Je t’embrasse comme je t’aime, avec tout ce que mon cœur contient d’affection profonde pour toi, pour nos adorés enfants, pour tes chers parents, pour tous les nôtres.

Mille baisers encore de ton dévoué,

Alfred.


Le 26 janvier 1898.

Ma chère Lucie,

Dans les dernières lettres que je t’ai écrites, je t’ai dit ce que j’avais fait, à qui j’avais confié notre sort, celui de nos enfants, quels appels j’ai adressés. Inutile de te dire avec quelle anxiété j’attends une réponse, tellement les minutes me sont devenues lourdes. Mais ma pensée est tellement tendue nuit et jour vers toi, vers nos enfants, que je veux t’écrire encore pour te donner les conseils que je te dois.

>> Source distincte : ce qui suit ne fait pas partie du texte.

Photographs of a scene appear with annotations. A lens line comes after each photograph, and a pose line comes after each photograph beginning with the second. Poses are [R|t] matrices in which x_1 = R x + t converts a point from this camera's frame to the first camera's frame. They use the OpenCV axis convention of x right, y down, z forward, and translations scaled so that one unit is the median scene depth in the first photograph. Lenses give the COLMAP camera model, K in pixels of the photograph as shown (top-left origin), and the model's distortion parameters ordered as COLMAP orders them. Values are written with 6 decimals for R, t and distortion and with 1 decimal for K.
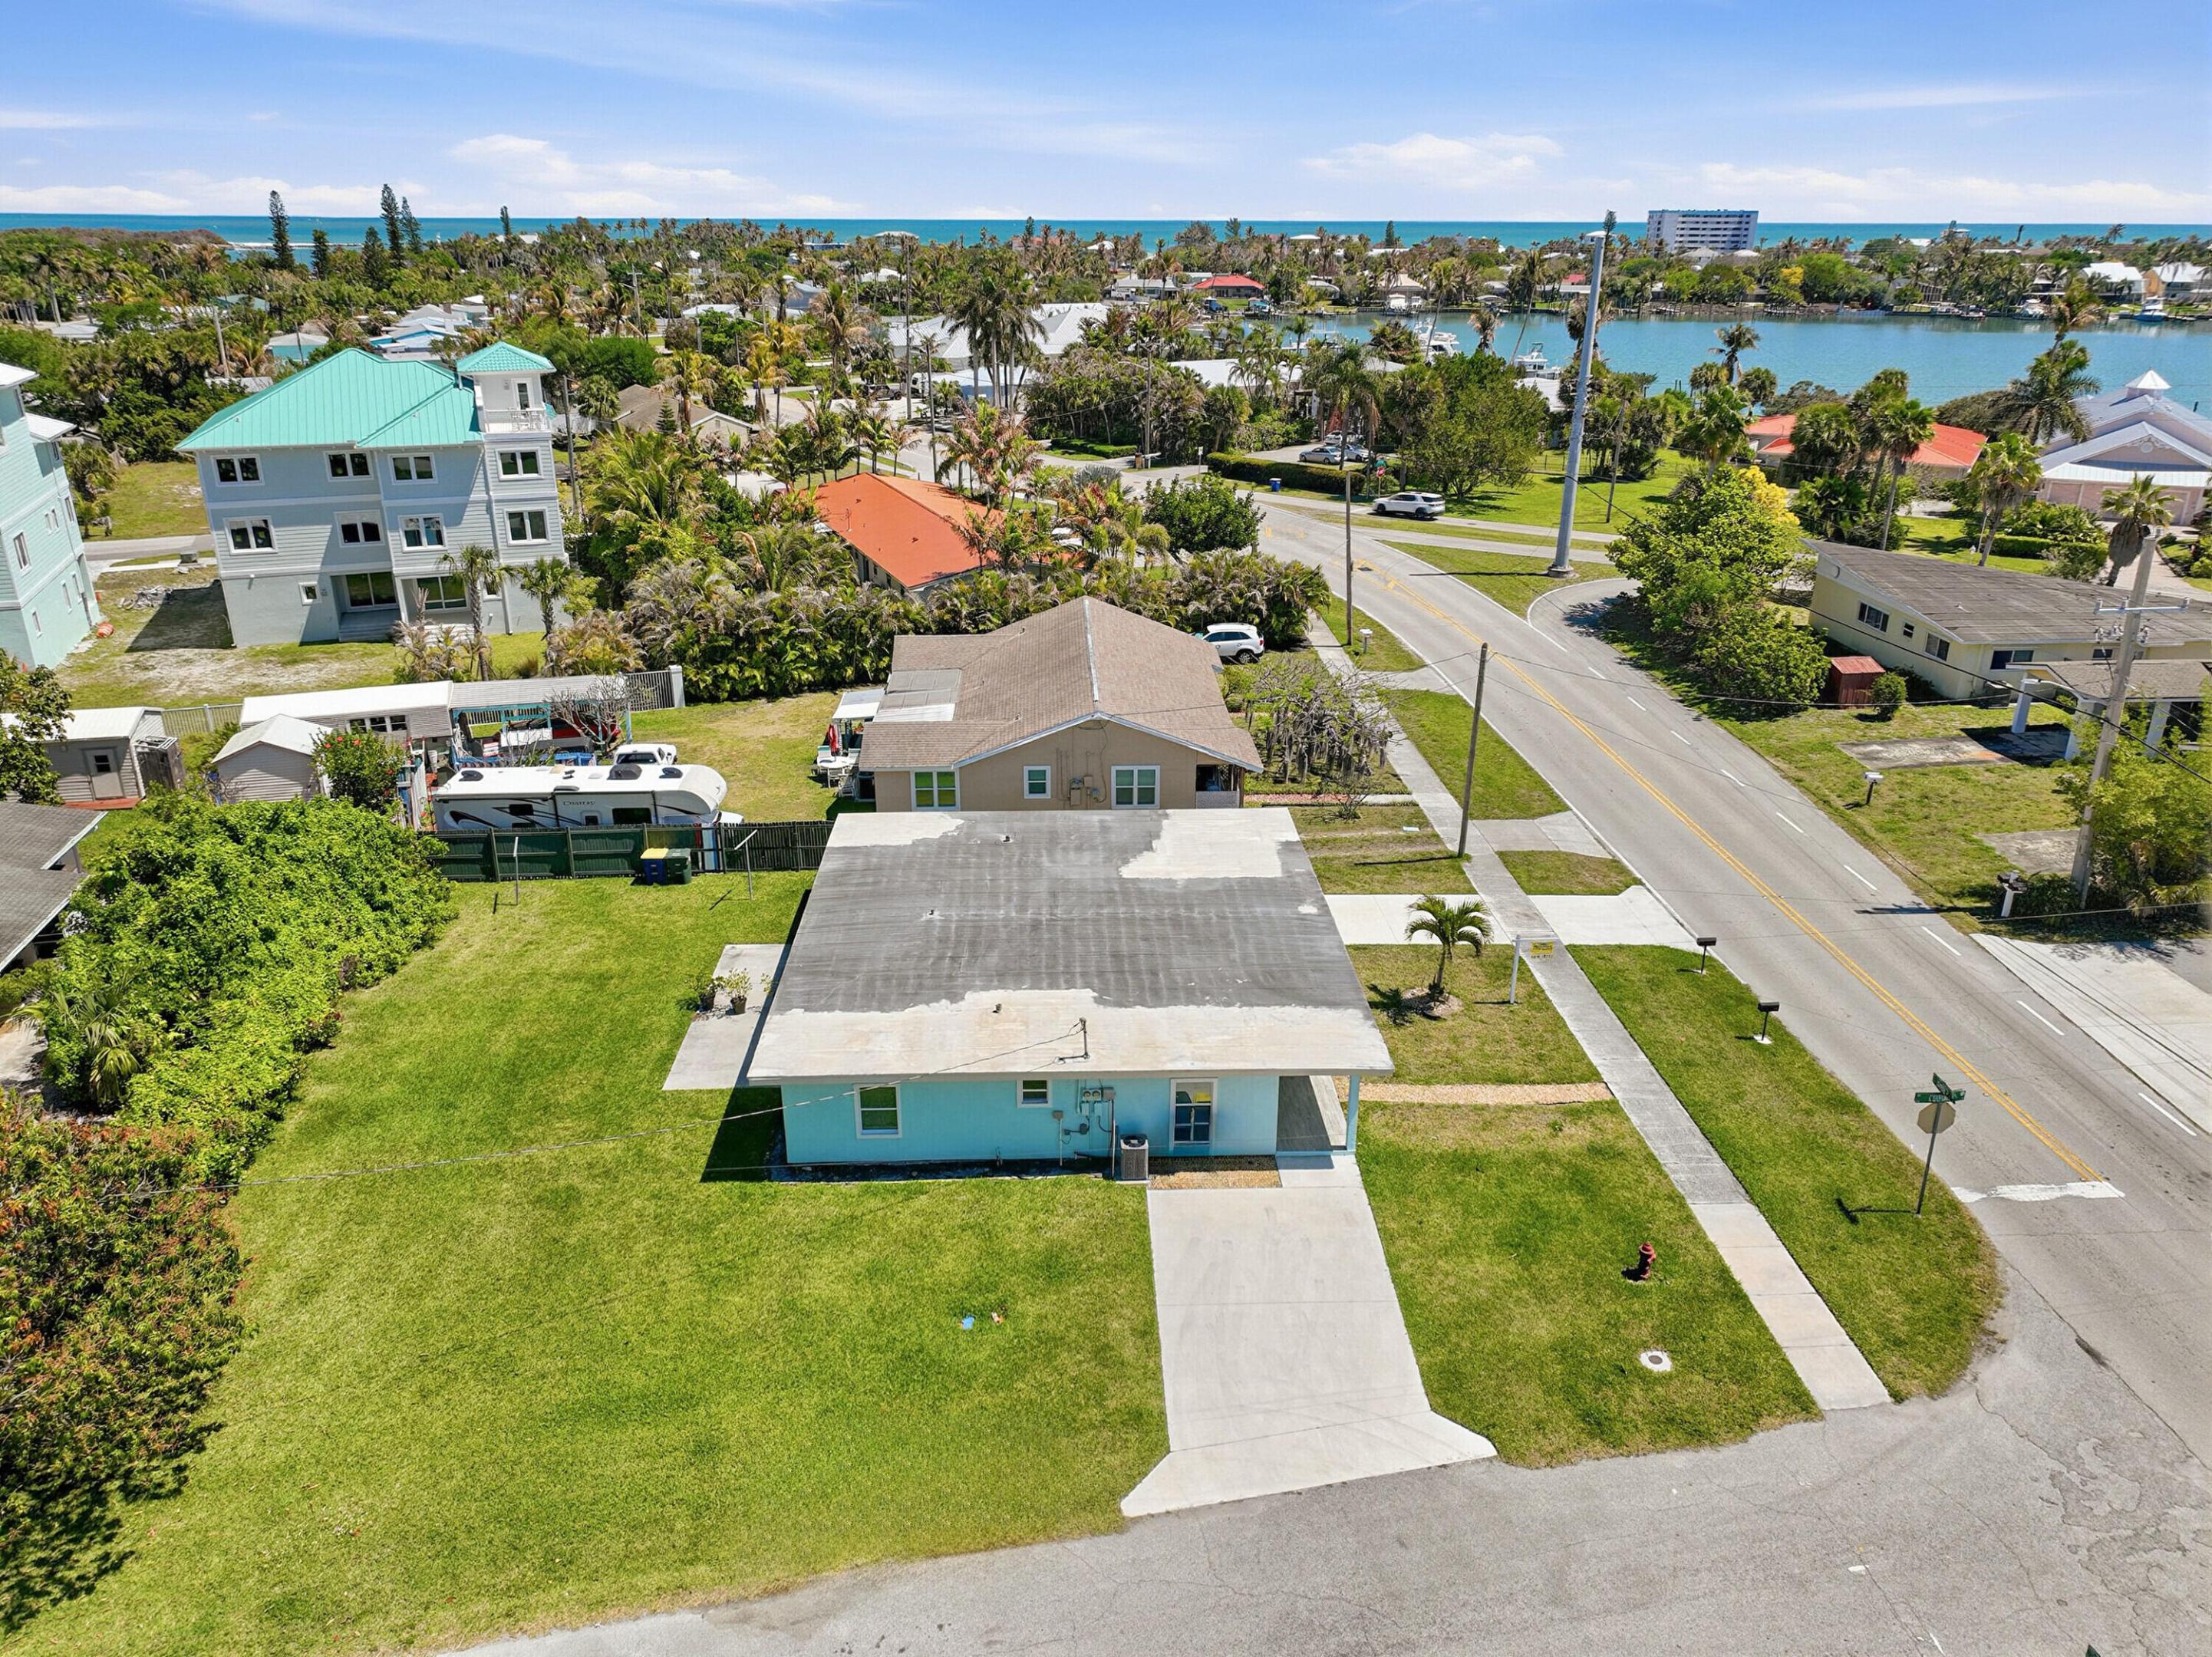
lens RADIAL K [[1553.3, 0, 1106.0], [0, 1553.3, 828.5], [0, 0, 1]] dist [0.000671, 0.008642]
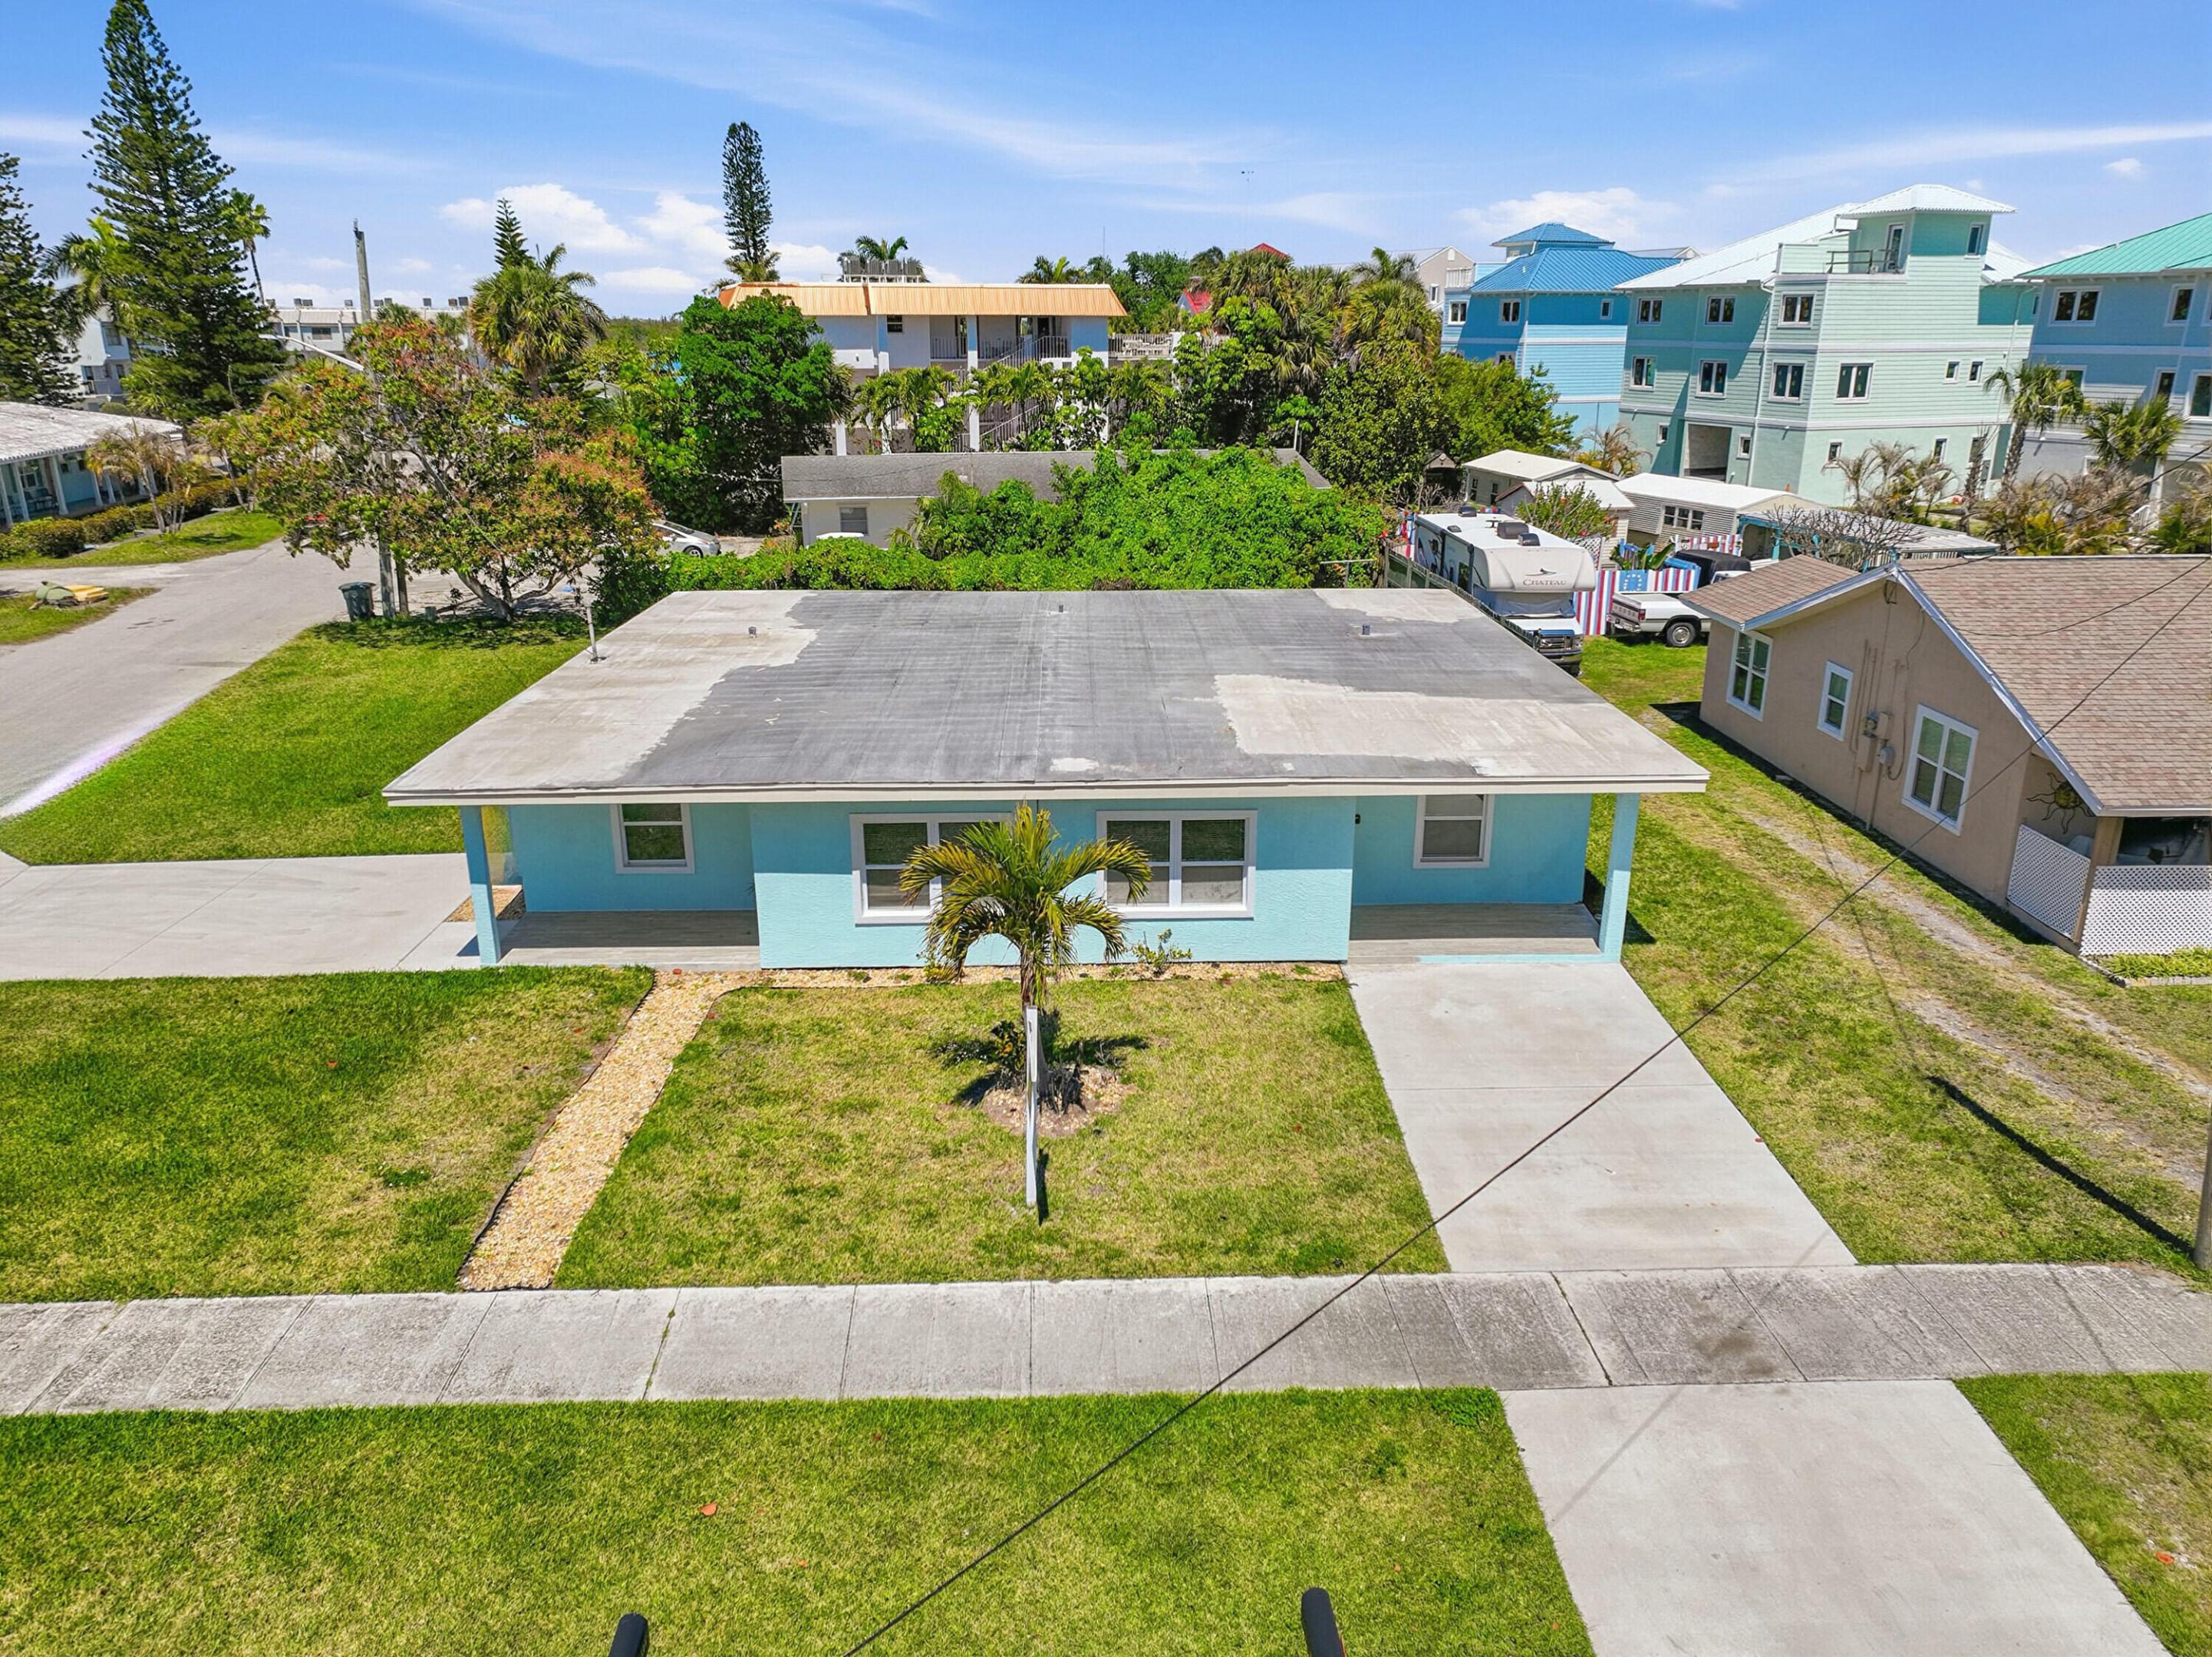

J’ai lu et relu toutes tes lettres, les vôtres, et je crois que depuis longtemps nous vivons de malentendus qui viennent de diverses causes (tes lettres souvent étaient des énigmes pour moi), du secret absolu dans lequel je suis, de l’état de mon cerveau, des coups qui m’ont frappé sans que j’y comprenne rien, de maladresses qui peut-être aussi ont été commises.

Mais voici la situation telle que je crois la comprendre, et je m’imagine n’être pas loin de la vérité. Je crois que M. le général de Boisdeffre ne s’est jamais refusé à nous rendre justice. Nous, profondément blessés, nous lui demandons la lumière. Il n’a pas plus été en son pouvoir qu’au nôtre de la faire; elle se fera dans un avenir que nul ne peut prévoir.